At the 1934 Exposition the Union Pacific Railroad displayed its lightweight, streamlined train delivered that year by Pullman-Standard, the M-10000. The three-car articulated train was powered by a 600-horsepower distillate engine manufactured by the General Motors subsidiary, the Winton Engine Company of Cleveland. The engine powered only the first truck, via General Electric traction motors on each axle, on the power-and-baggage car. The train was painted Armour yellow (still the Union Pacific's trademark color) with leaf brown accent, separated by a red stripe.
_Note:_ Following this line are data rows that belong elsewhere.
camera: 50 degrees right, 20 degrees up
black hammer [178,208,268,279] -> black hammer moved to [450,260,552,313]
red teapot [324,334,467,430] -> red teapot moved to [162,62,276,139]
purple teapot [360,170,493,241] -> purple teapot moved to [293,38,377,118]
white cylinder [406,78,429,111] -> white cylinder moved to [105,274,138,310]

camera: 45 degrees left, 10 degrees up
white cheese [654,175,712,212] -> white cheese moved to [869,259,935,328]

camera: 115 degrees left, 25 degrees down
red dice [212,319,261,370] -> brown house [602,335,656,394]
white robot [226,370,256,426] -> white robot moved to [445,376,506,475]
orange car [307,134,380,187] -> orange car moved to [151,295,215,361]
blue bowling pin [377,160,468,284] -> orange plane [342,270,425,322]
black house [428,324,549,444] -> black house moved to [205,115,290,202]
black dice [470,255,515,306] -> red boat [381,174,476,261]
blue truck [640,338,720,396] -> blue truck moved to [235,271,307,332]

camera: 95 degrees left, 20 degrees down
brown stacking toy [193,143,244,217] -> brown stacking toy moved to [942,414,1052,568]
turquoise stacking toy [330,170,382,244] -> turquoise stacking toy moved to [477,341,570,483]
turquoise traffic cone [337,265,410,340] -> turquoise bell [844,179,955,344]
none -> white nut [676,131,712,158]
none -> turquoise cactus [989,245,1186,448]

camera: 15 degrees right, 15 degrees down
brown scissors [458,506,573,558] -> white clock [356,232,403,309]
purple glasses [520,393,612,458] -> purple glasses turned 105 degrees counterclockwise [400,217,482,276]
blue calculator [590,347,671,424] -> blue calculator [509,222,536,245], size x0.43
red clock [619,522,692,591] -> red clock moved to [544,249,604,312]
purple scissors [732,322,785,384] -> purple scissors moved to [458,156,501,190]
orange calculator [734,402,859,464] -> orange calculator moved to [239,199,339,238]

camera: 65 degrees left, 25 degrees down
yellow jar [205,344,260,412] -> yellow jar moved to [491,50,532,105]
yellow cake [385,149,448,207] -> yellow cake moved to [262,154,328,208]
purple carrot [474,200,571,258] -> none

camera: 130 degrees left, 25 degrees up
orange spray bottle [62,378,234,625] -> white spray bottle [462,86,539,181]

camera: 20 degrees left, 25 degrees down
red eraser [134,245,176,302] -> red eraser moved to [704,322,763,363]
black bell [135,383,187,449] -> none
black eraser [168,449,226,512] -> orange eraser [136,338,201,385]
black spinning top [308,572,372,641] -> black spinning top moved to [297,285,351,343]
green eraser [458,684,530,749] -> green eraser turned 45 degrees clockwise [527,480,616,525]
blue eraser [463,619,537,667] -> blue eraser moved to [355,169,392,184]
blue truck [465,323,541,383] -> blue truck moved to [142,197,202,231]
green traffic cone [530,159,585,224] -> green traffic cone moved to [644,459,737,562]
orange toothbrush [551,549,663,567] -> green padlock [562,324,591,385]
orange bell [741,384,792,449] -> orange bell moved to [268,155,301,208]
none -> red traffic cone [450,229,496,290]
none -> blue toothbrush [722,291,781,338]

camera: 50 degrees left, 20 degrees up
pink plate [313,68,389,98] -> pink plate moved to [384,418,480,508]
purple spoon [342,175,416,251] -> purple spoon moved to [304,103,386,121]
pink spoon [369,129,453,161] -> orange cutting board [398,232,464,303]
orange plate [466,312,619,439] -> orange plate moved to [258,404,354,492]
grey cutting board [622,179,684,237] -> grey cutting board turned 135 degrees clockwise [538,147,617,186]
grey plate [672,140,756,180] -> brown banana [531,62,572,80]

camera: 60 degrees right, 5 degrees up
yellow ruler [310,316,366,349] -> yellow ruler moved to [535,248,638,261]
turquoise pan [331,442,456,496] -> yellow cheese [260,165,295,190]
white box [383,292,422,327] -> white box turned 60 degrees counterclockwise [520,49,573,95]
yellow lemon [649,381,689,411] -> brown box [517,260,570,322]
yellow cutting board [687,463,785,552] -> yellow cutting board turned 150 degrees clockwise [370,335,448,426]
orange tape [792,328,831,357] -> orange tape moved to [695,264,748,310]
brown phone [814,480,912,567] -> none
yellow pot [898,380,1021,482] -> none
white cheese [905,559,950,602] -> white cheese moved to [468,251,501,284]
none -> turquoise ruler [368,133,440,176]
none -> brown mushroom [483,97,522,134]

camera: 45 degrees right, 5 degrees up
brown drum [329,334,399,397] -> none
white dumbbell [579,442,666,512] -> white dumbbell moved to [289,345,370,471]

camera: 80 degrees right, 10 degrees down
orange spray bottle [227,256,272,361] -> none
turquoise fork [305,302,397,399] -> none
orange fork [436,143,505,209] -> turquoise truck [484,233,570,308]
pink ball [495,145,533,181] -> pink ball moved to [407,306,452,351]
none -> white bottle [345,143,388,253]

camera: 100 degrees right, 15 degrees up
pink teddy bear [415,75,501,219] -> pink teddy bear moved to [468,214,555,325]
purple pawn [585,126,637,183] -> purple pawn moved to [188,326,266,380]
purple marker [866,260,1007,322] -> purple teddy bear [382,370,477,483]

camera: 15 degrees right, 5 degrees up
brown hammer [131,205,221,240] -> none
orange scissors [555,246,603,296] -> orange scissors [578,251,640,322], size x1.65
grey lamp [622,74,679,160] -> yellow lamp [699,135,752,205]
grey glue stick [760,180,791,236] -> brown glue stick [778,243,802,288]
The M-10000 made a 13,000-mile exhibition tour across the United States that included the Century of Progress Exposition, attracting considerable public attention as the first train of its kind to operate in North America. Afterward the M-10000 was placed in service between Kansas City and Salina, and renamed the City of Salina in conformity with the Union Pacific's fleet of "City" streamliners which it pioneered, beginning with the similar-appearing (with large front air intake grill and turret cab) but diesel-powered M-10001 that entered service later in 1934 as the City of Portland. As an articulated trainset, in which successive cars shared the same set of wheels, the M-10000 could not add extra cars to accommodate increased traffic or take on sleeping cars for overnight service. It was, therefore, assigned to the short daytime run through Kansas. Although the M-10000 was a groundbreaking idea, its fame was soon eclipsed by the Burlington Route's diesel-powered Pioneer Zephyr of 1935. Unlike the Zephyr it was not preserved; since it was made of aluminum it was scrapped in 1942 to contribute to the World War II arms effort.
Geron Marcom provided this photo of his father, William E. Marcom, posing with the M-10000 at the Century of Progress Exposition. The photographer was a fellow Greyhound bus driver with whom Mr. Marcom visited the Exposition. Of further interest, in the background at left, is the "Tower of Value" in which Nash Motors displayed both Nash and LaFayette automobile models.